Community Networks Building a More Prepared Future

CWS Indonesia | May 26, 2019

Karaeng Pattola and others working on their community action plan in case of a disaster. Photo: CWS

In early March, 45 community leaders from five in Central Sulawesi villages started their community disaster preparedness networks by considering natural disaster threats in each of their villages. After discussing as many aspects of natural disasters they have experienced or heard about, the women and men in the room put their ideas for contingency action plans, including maps that showed, first and foremost, the location of helpful resources and assets in the village; but also evacuation gathering points and evacuation routes. Besides this, they outlined ideas for seasonal early warning protocols based on known weather risks and hazards.

Karaeng Pattola who, at age 60, has experience decades of weather-related disasters, large and small, chairs the Disaster Risk Reduction Forum and understands the importance of this multi-village network. “This Early Warning System and Contingency Action Plan outlines our basic response to future disasters based on our experience of the past”. When disasters like the 2016 earthquake have happened, Mr. Patolla and his neighbors were not prepared to respond locally. This was not because they were incapable; it’s just that they had not come together, with support, to think things through. “We had no idea where to go when the earthquake struck, or who we could go to for help. Everything happened so fast without any warning signs”.
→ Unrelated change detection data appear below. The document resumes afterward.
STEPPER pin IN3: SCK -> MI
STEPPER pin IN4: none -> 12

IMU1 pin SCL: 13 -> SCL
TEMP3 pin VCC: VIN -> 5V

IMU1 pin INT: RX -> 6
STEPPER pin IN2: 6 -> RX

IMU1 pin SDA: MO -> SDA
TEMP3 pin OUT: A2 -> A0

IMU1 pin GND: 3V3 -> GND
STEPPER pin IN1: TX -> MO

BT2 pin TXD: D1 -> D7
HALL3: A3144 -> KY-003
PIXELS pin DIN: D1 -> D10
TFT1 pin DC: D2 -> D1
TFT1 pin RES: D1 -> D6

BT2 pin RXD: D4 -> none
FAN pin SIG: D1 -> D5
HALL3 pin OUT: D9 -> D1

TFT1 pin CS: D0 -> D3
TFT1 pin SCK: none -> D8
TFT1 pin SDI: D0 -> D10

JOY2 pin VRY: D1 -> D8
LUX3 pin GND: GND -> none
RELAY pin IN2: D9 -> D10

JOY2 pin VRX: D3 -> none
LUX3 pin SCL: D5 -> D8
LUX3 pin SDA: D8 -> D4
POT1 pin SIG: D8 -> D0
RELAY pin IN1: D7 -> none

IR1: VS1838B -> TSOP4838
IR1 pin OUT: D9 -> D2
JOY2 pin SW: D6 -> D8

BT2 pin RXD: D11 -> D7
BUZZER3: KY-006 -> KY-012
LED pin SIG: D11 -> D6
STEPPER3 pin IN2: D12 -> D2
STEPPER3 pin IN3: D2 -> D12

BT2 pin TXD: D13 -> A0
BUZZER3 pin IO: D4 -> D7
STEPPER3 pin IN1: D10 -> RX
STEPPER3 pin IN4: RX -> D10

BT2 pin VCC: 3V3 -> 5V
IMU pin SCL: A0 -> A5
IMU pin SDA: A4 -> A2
Sadly, earthquakes and other big disasters will increasingly affect people across southeast Asia, and people will never be fully prepared to respond and cope. Fortunately, many governments, like Indonesia’s, are doing more to try to help people be better prepared. And, they are partnering with non-government organizations like CWS to do so. The Central Sulawesi village network is an example of the kind of help CWS can bring – not only to be more aware of ways to react for major natural disaster, but also to helps communities, especially farm families, adapt to changing and uncertain weather conditions, which are a slow onset disaster, really. Now may of the farmers with whom CWS team member work can adapt their farming ways to proactively address and cope with change. “This work we are doing with CWS is helpful to us for sharing valuable information with the public,” Mr. Patolla said, and his comment helps explain why CWS is happy to support communities in creating solutions and becoming more resilient to real, and potential, natural disasters.